**WHAT IS BEING ASKED**:
Although the entries hold pictures, only their words are printed back, exactly as given.

*** DATA UNDER STUDY

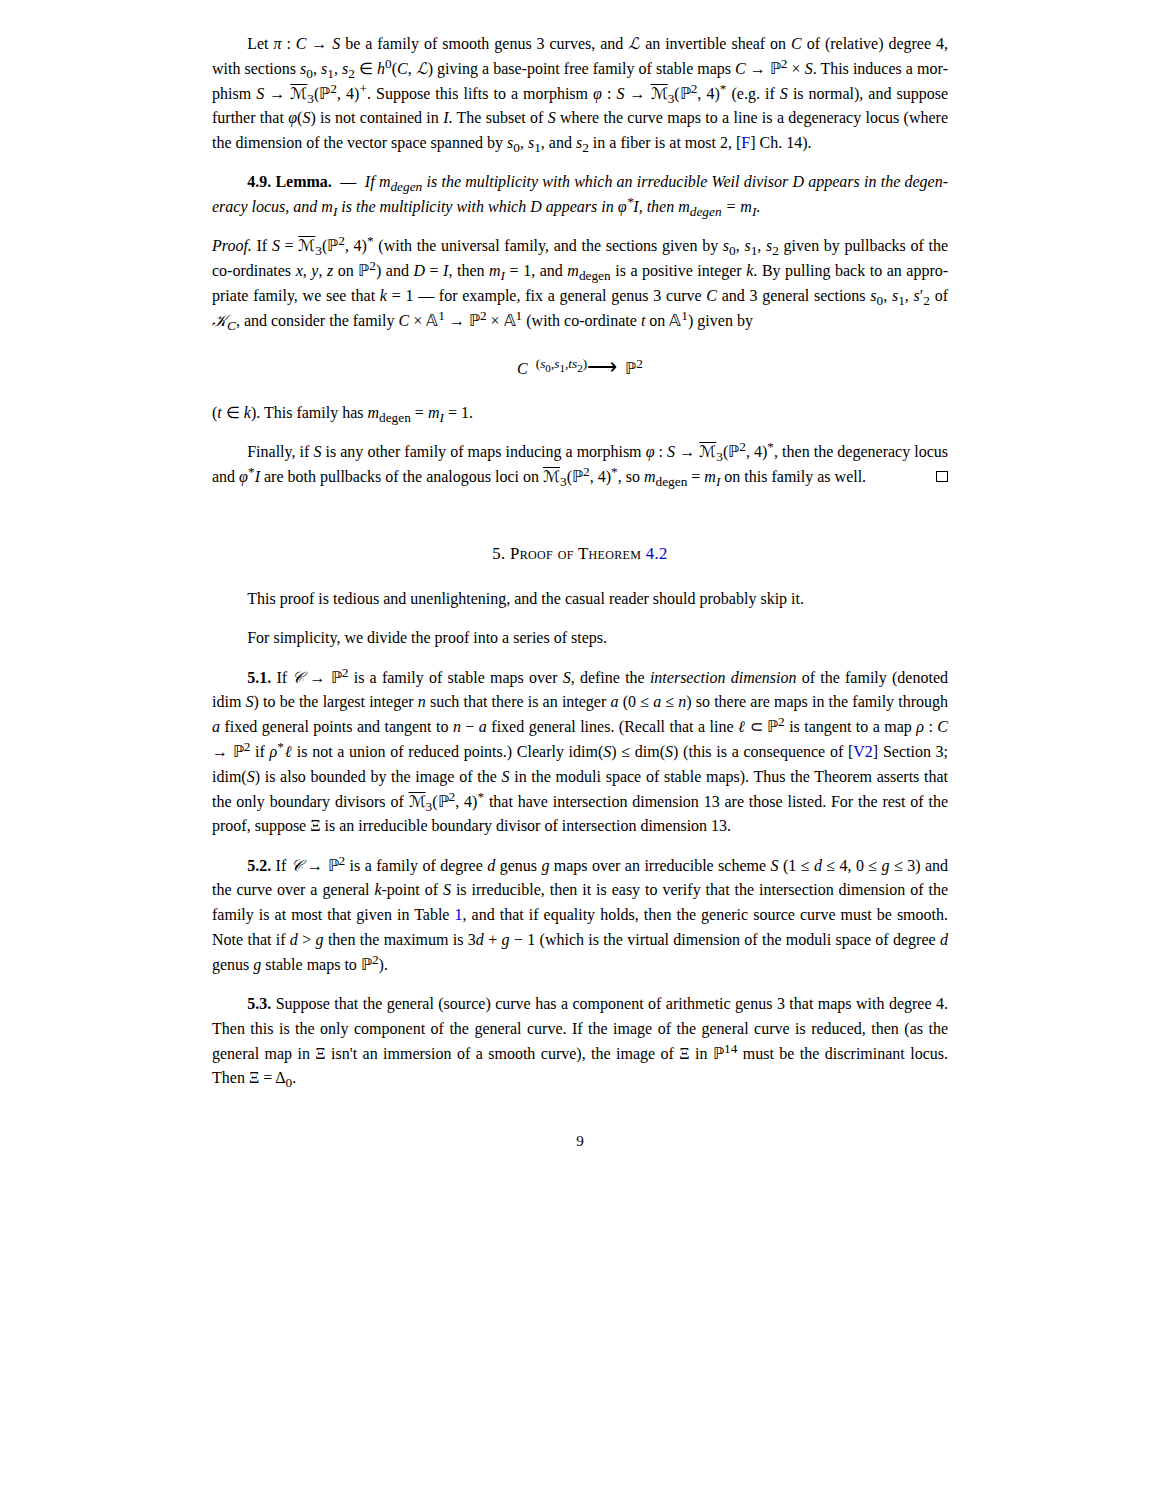Let π : C → S be a family of smooth genus 3 curves, and ℒ an invertible sheaf on C of (relative) degree 4, with sections s0, s1, s2 ∈ h0(C, ℒ) giving a base-point free family of stable maps C → ℙ2 × S. This induces a morphism S → ℳ3(ℙ2, 4)+. Suppose this lifts to a morphism φ : S → ℳ3(ℙ2, 4)* (e.g. if S is normal), and suppose further that φ(S) is not contained in I. The subset of S where the curve maps to a line is a degeneracy locus (where the dimension of the vector space spanned by s0, s1, and s2 in a fiber is at most 2, [F] Ch. 14).
4.9. Lemma. — If mdegen is the multiplicity with which an irreducible Weil divisor D appears in the degeneracy locus, and mI is the multiplicity with which D appears in φ*I, then mdegen = mI.
Proof. If S = ℳ3(ℙ2, 4)* (with the universal family, and the sections given by s0, s1, s2 given by pullbacks of the co-ordinates x, y, z on ℙ2) and D = I, then mI = 1, and mdegen is a positive integer k. By pulling back to an appropriate family, we see that k = 1 — for example, fix a general genus 3 curve C and 3 general sections s0, s1, s′2 of 𝒦C, and consider the family C × 𝔸1 → ℙ2 × 𝔸1 (with co-ordinate t on 𝔸1) given by
C (s0,s1,ts2)⟶ ℙ2
(t ∈ k). This family has mdegen = mI = 1.
Finally, if S is any other family of maps inducing a morphism φ : S → ℳ3(ℙ2, 4)*, then the degeneracy locus and φ*I are both pullbacks of the analogous loci on ℳ3(ℙ2, 4)*, so mdegen = mI on this family as well.
5. Proof of Theorem 4.2
This proof is tedious and unenlightening, and the casual reader should probably skip it.
For simplicity, we divide the proof into a series of steps.
5.1. If 𝒞 → ℙ2 is a family of stable maps over S, define the intersection dimension of the family (denoted idim S) to be the largest integer n such that there is an integer a (0 ≤ a ≤ n) so there are maps in the family through a fixed general points and tangent to n − a fixed general lines. (Recall that a line ℓ ⊂ ℙ2 is tangent to a map ρ : C → ℙ2 if ρ*ℓ is not a union of reduced points.) Clearly idim(S) ≤ dim(S) (this is a consequence of [V2] Section 3; idim(S) is also bounded by the image of the S in the moduli space of stable maps). Thus the Theorem asserts that the only boundary divisors of ℳ3(ℙ2, 4)* that have intersection dimension 13 are those listed. For the rest of the proof, suppose Ξ is an irreducible boundary divisor of intersection dimension 13.
5.2. If 𝒞 → ℙ2 is a family of degree d genus g maps over an irreducible scheme S (1 ≤ d ≤ 4, 0 ≤ g ≤ 3) and the curve over a general k-point of S is irreducible, then it is easy to verify that the intersection dimension of the family is at most that given in Table 1, and that if equality holds, then the generic source curve must be smooth. Note that if d > g then the maximum is 3d + g − 1 (which is the virtual dimension of the moduli space of degree d genus g stable maps to ℙ2).
5.3. Suppose that the general (source) curve has a component of arithmetic genus 3 that maps with degree 4. Then this is the only component of the general curve. If the image of the general curve is reduced, then (as the general map in Ξ isn't an immersion of a smooth curve), the image of Ξ in ℙ14 must be the discriminant locus. Then Ξ = Δ0.
9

******

**ANSWER BELOW**:
Let π : C → S be a family of smooth genus 3 curves, and ℒ an invertible sheaf on C of (relative) degree 4, with sections s0, s1, s2 ∈ h0(C, ℒ) giving a base-point free family of stable maps C → ℙ2 × S. This induces a morphism S → ℳ3(ℙ2, 4)+. Suppose this lifts to a morphism φ : S → ℳ3(ℙ2, 4)* (e.g. if S is normal), and suppose further that φ(S) is not contained in I. The subset of S where the curve maps to a line is a degeneracy locus (where the dimension of the vector space spanned by s0, s1, and s2 in a fiber is at most 2, [F] Ch. 14).
4.9. Lemma. — If mdegen is the multiplicity with which an irreducible Weil divisor D appears in the degeneracy locus, and mI is the multiplicity with which D appears in φ*I, then mdegen = mI.
Proof. If S = ℳ3(ℙ2, 4)* (with the universal family, and the sections given by s0, s1, s2 given by pullbacks of the co-ordinates x, y, z on ℙ2) and D = I, then mI = 1, and mdegen is a positive integer k. By pulling back to an appropriate family, we see that k = 1 — for example, fix a general genus 3 curve C and 3 general sections s0, s1, s′2 of 𝒦C, and consider the family C × 𝔸1 → ℙ2 × 𝔸1 (with co-ordinate t on 𝔸1) given by
C (s0,s1,ts2)⟶ ℙ2
(t ∈ k). This family has mdegen = mI = 1.
Finally, if S is any other family of maps inducing a morphism φ : S → ℳ3(ℙ2, 4)*, then the degeneracy locus and φ*I are both pullbacks of the analogous loci on ℳ3(ℙ2, 4)*, so mdegen = mI on this family as well.
5. Proof of Theorem 4.2
This proof is tedious and unenlightening, and the casual reader should probably skip it.
For simplicity, we divide the proof into a series of steps.
5.1. If 𝒞 → ℙ2 is a family of stable maps over S, define the intersection dimension of the family (denoted idim S) to be the largest integer n such that there is an integer a (0 ≤ a ≤ n) so there are maps in the family through a fixed general points and tangent to n − a fixed general lines. (Recall that a line ℓ ⊂ ℙ2 is tangent to a map ρ : C → ℙ2 if ρ*ℓ is not a union of reduced points.) Clearly idim(S) ≤ dim(S) (this is a consequence of [V2] Section 3; idim(S) is also bounded by the image of the S in the moduli space of stable maps). Thus the Theorem asserts that the only boundary divisors of ℳ3(ℙ2, 4)* that have intersection dimension 13 are those listed. For the rest of the proof, suppose Ξ is an irreducible boundary divisor of intersection dimension 13.
5.2. If 𝒞 → ℙ2 is a family of degree d genus g maps over an irreducible scheme S (1 ≤ d ≤ 4, 0 ≤ g ≤ 3) and the curve over a general k-point of S is irreducible, then it is easy to verify that the intersection dimension of the family is at most that given in Table 1, and that if equality holds, then the generic source curve must be smooth. Note that if d > g then the maximum is 3d + g − 1 (which is the virtual dimension of the moduli space of degree d genus g stable maps to ℙ2).
5.3. Suppose that the general (source) curve has a component of arithmetic genus 3 that maps with degree 4. Then this is the only component of the general curve. If the image of the general curve is reduced, then (as the general map in Ξ isn't an immersion of a smooth curve), the image of Ξ in ℙ14 must be the discriminant locus. Then Ξ = Δ0.
9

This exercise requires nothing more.